Вот она, попытка заклясть словом реальность. Заклясть и обратить вспять, к истоку, где мамочка была всесильна, а рекомендация ее – всевластна. Достаточно заболеть чем-нибудь эдаким – и все вернется! И станет по слову твоему!

Нет. Не станет. Именно потому, что я, строптивая дщерь, разочарованная в силе лжи и наговора, стану стеной между тобой, мамуля, и тем, кто мне дорог. Я их не отдам, повтори ты свой диагноз хоть семижды семьдесят раз – при полной луне или при ущербной. Это не даст тебе права распоряжаться их жизнями.

– Ну, матка мамуле по-любому больше не понадобится, – отсмеявшись, заявляю я. Гера осторожно косится на меня: не спятила ли, часом? То есть не спятила ли больше обычного… – Герочка, поверь, мы все для бабули просто лохи. Она нас берет голыми руками на волшебные слова типа «рак» и «умираю». Ни хрена она не умирает, а уж с ее-то волей к победе… Удалят ей ни для чего больше не нужную матку, и заживет мамуля лучше прежнего. Пользуясь тем, что мы слова ей поперек не скажем – вдруг у старушки это… рецидив случится? Захочет – и запретит тебе жениться. Да не на Хелене, а вообще на ком бы то ни было. И станешь ты отъявленным холостяком. Или запретит Соньке с Майкой общаться с непочтительным обсевком по имени Ася. И стану я позором семьи. Опосля чего уже никто не вспомнит, по своей воле ты такой холостяк и по какой причине я такой позор…

– Думаешь, мы так легко сдадимся? – хмурится Герка.

– Не «сдадимся», а "поддадимся", – мягко поправляю я. – С нами никто не будет воевать. Нас пригласят на спектакль. Старушка будет чахоточно кашлять, хотя матка от гортани, мягко говоря, на другом конце организма. Ввиду отсутствия макияжа и куафюры выглядеть она будет слабой и потерянной, – я не то хмыкнула, не то поморщилась, – "наканунной смерти", как сказал… не помню кто. В общем, нас ждет душераздирающее зрелище. Картина безвременного увяданья пожилой девушки. Майка с Сонькой – публика что надо! Как раз для этого погорелого театра.

– Ну, маму так просто не обманешь! – Гера встряхивает головой. – Мама у меня…

– Такая же послушная девочка, как и Соня. В свое время аналогичным приемом твоя бабка заставила Соньку отказаться от любимого человека. Любовь твою старшую тетушку так повторно и не посетила, но она, слава богу, не страдает, кружась в вихре кратковременных удовольствий. А может, и страдает, но знает об этом только… Мореход. Ну, и ее психоаналитик, если таковой имеется.
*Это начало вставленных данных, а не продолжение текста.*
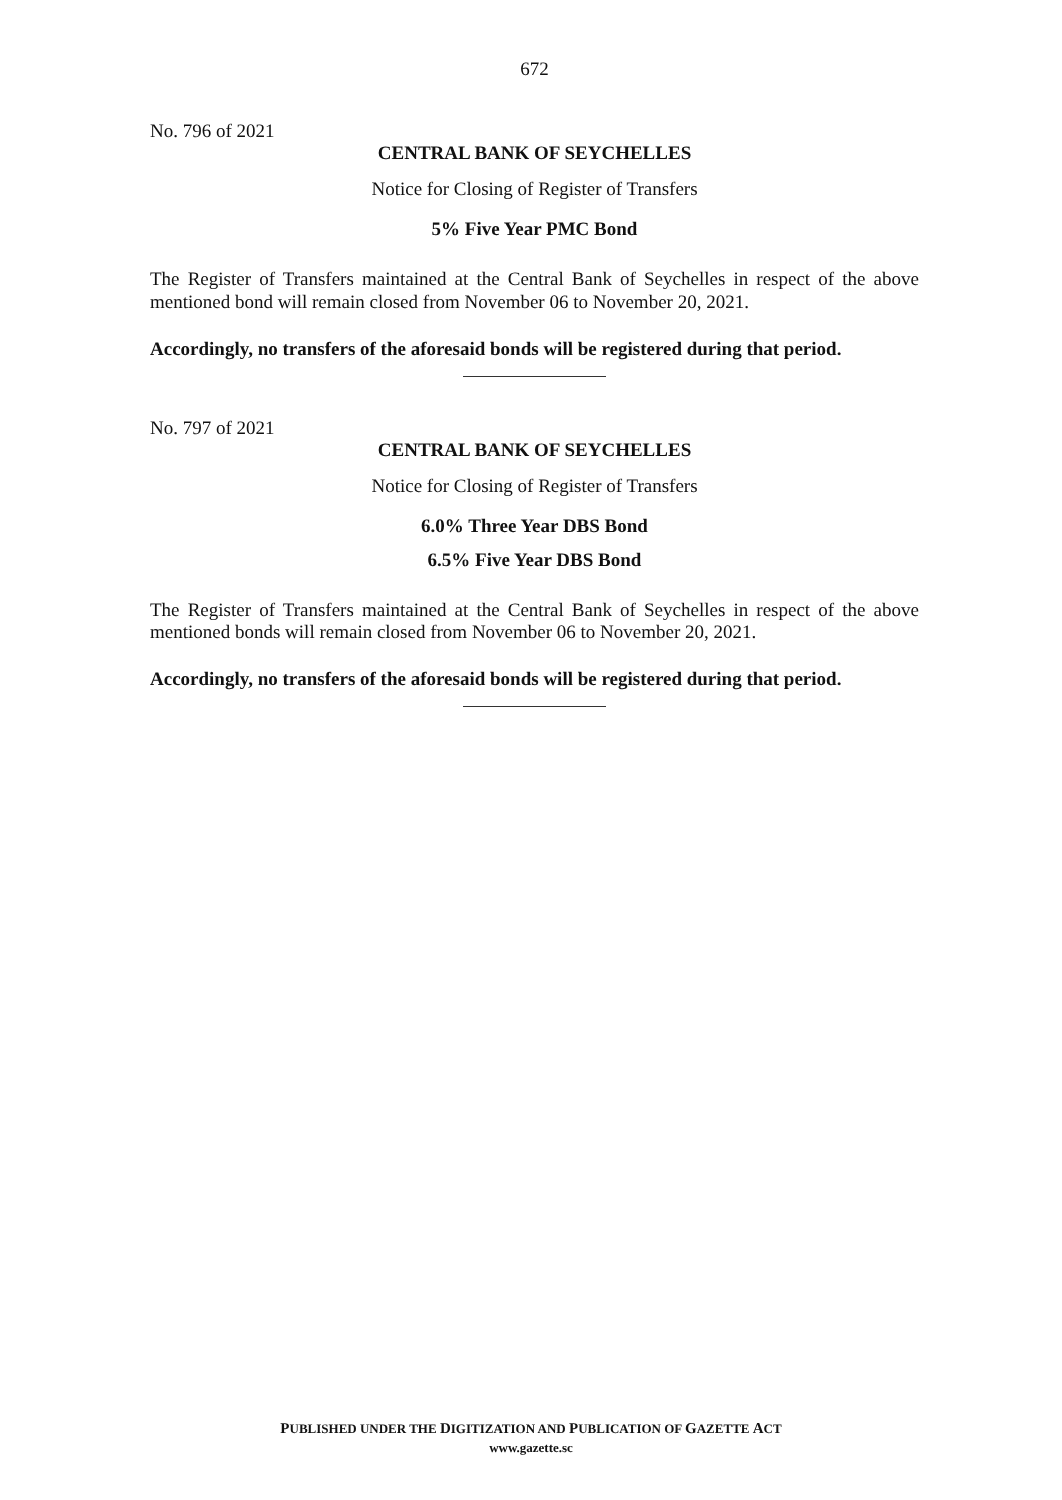672
No. 796 of 2021
CENTRAL BANK OF SEYCHELLES
Notice for Closing of Register of Transfers
5% Five Year PMC Bond
The Register of Transfers maintained at the Central Bank of Seychelles in respect of the above mentioned bond will remain closed from November 06 to November 20, 2021.
Accordingly, no transfers of the aforesaid bonds will be registered during that period.
No. 797 of 2021
CENTRAL BANK OF SEYCHELLES
Notice for Closing of Register of Transfers
6.0% Three Year DBS Bond
6.5% Five Year DBS Bond
The Register of Transfers maintained at the Central Bank of Seychelles in respect of the above mentioned bonds will remain closed from November 06 to November 20, 2021.
Accordingly, no transfers of the aforesaid bonds will be registered during that period.
PUBLISHED UNDER THE DIGITIZATION AND PUBLICATION OF GAZETTE ACT
www.gazette.sc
Но дело не в этом…

На Герино лицо больно смотреть. Видно, представил себя, кружащимся в вихре после утраты Хелене. Все как есть представил: тягомотные беседы с личным Мореходом, незарастающую рану в душе, пустопорожние попытки забыться в случайных связях… Да, малыш, это он. Побочный эффект чрезмерного послушания.

– И ни я, ни твоя боевитая мамуля не сделали того, что должны. Не вступились за сестру, не заткнули родительнице рот, не защитили свое право выбора. Мы ведь очень ничего себе тетки – а все трое одиночки, – я грустно посмотрела на Геру. – Это уже не случайность. Это закономерность. И я собираюсь ее разрушить. Для тебя. Для себя. Для того, чтобы жить настоящим, а не сидеть у монитора и надеяться на будущее. Я слишком долго надеялась на будущее. Хорошо хоть под старость поняла: его нет. Есть настоящее. Оно и есть то, на что мы в прошлом надеялись и называли "будущим".

Гера меня не слушает. Он сидит злой, сосредоточенный – не иначе, варианты просчитывает. Тактику грядущей битвы за любовь продумывает.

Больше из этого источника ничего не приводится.